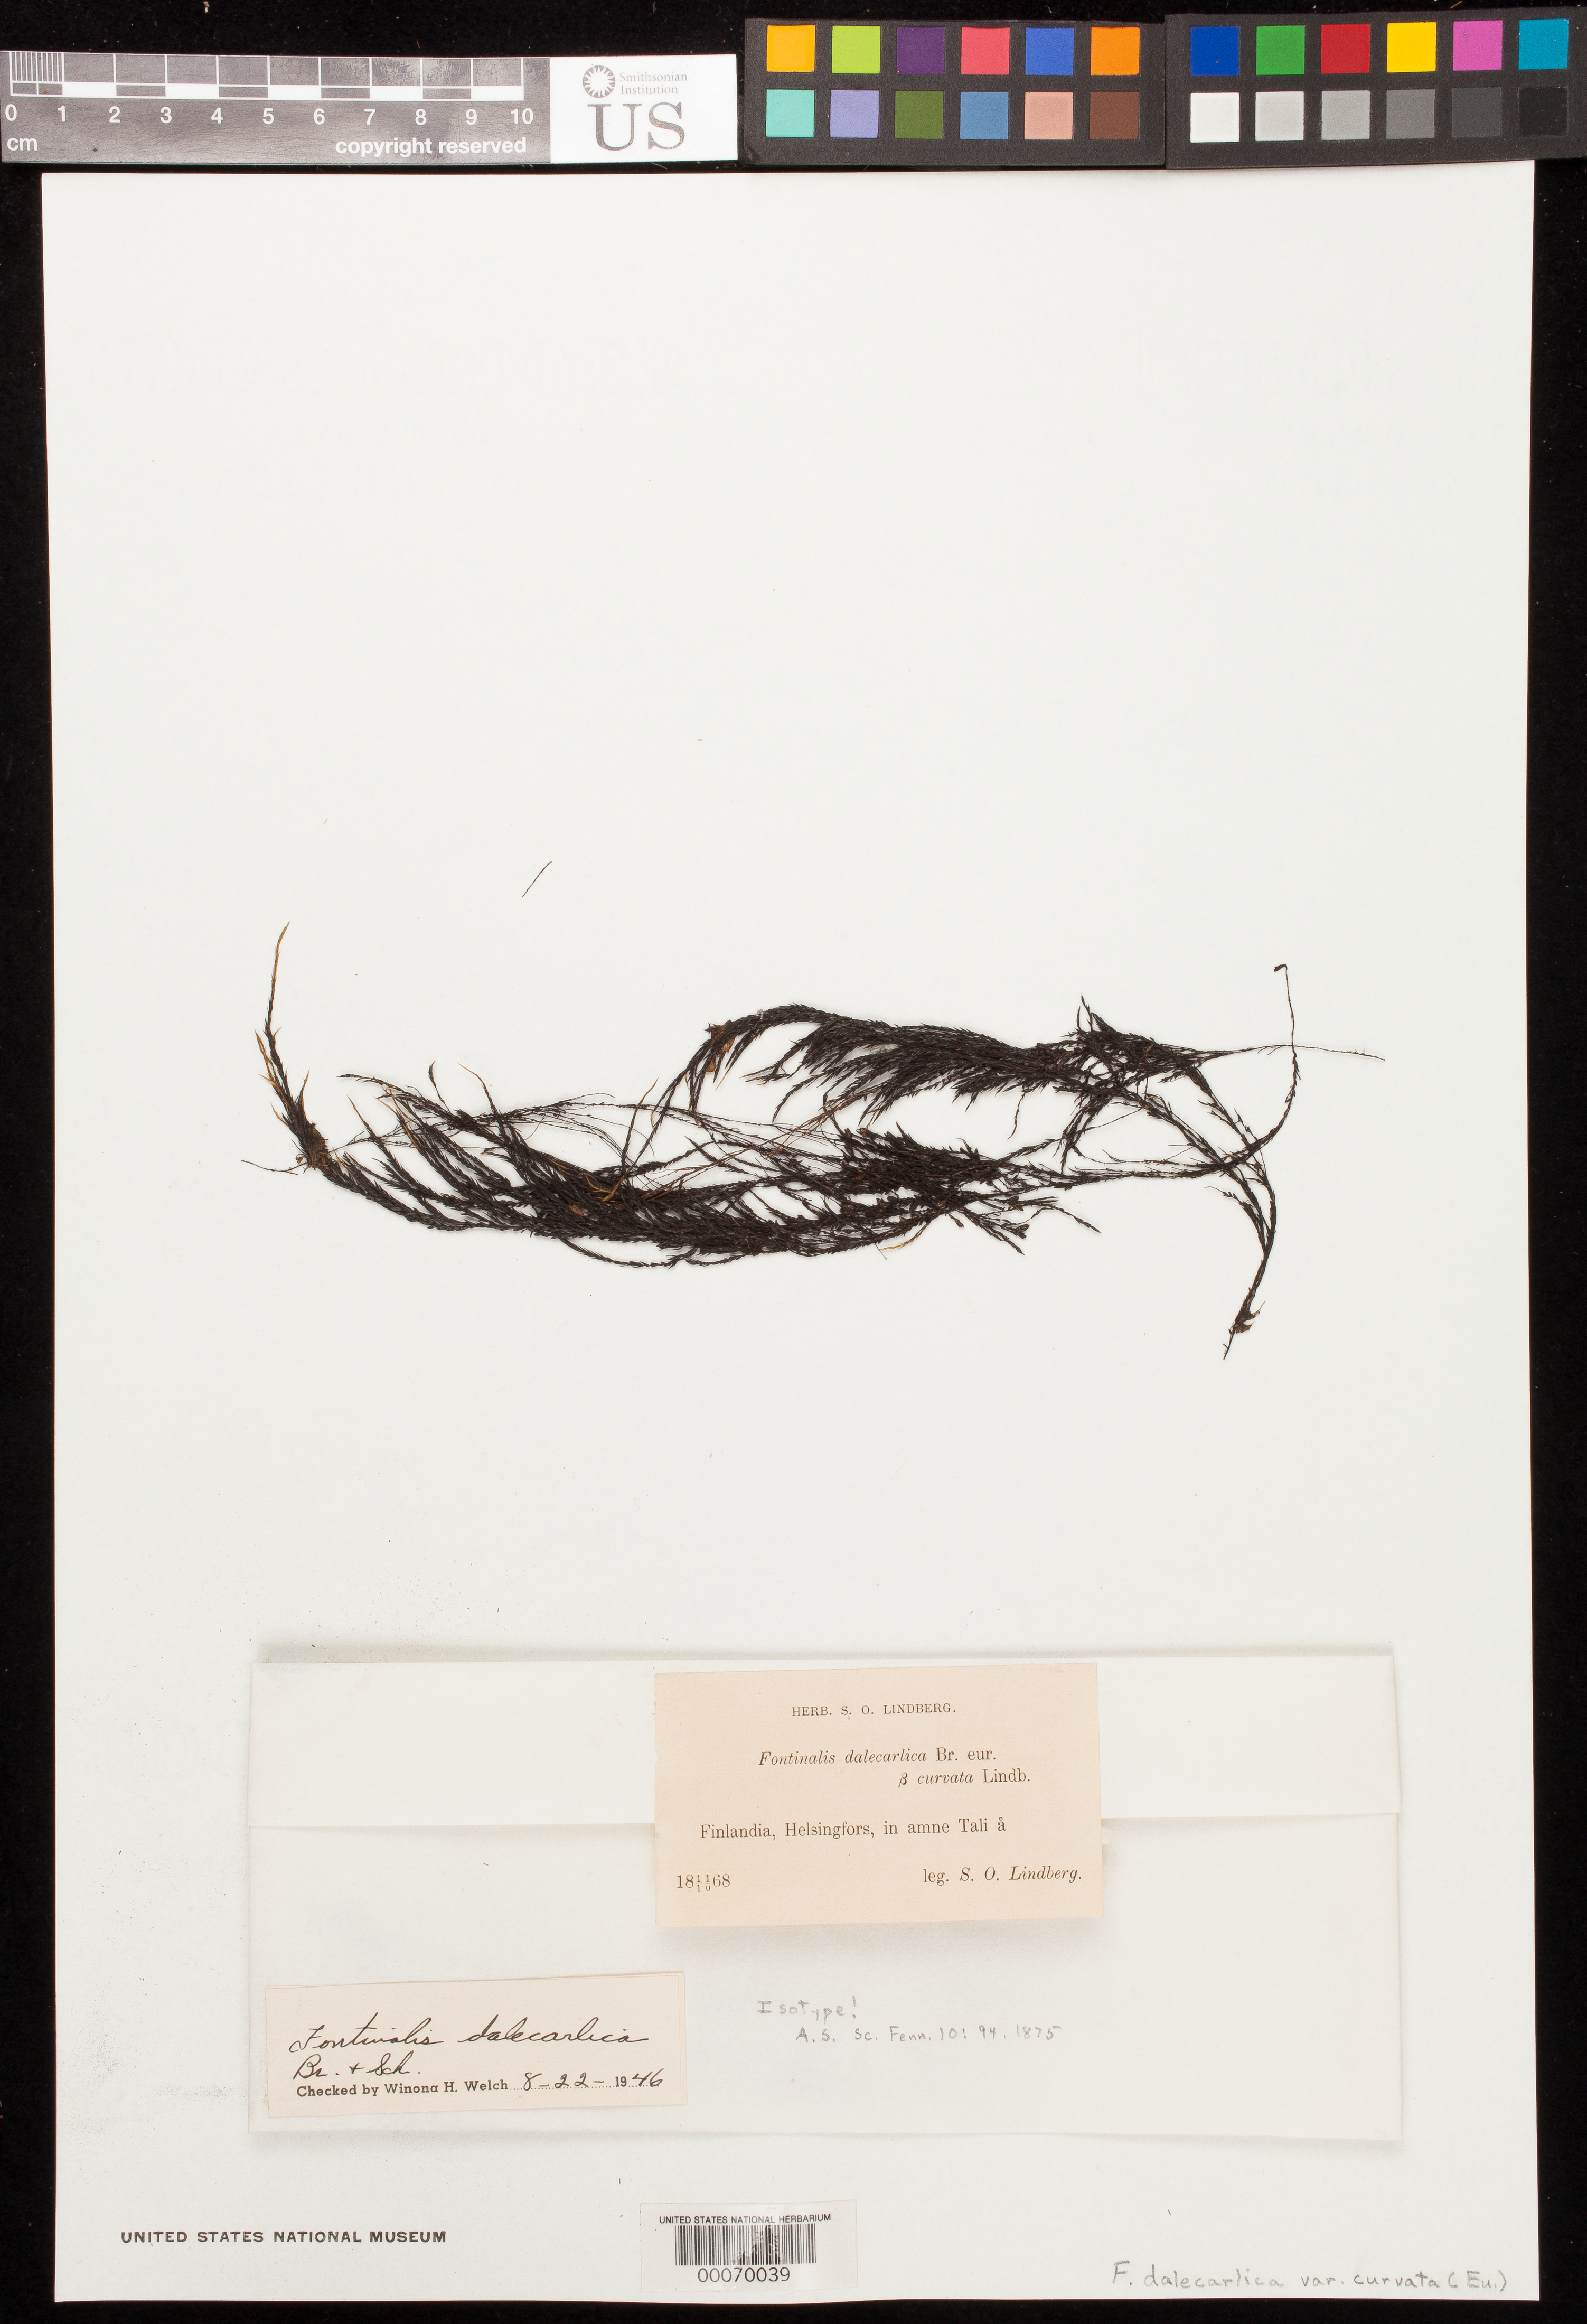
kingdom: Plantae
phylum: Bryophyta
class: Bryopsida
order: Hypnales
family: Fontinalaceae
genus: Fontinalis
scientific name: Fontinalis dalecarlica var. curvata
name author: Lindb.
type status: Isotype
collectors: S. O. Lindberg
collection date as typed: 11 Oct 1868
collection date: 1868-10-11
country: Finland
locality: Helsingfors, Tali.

______________________________

- _Exercise prompt_:
Pull out every line of the material above that contains the word "collection". Treat uppercase and lowercase letters as different.

- _Response to the task_:
collection date as typed: 11 Oct 1868
collection date: 1868-10-11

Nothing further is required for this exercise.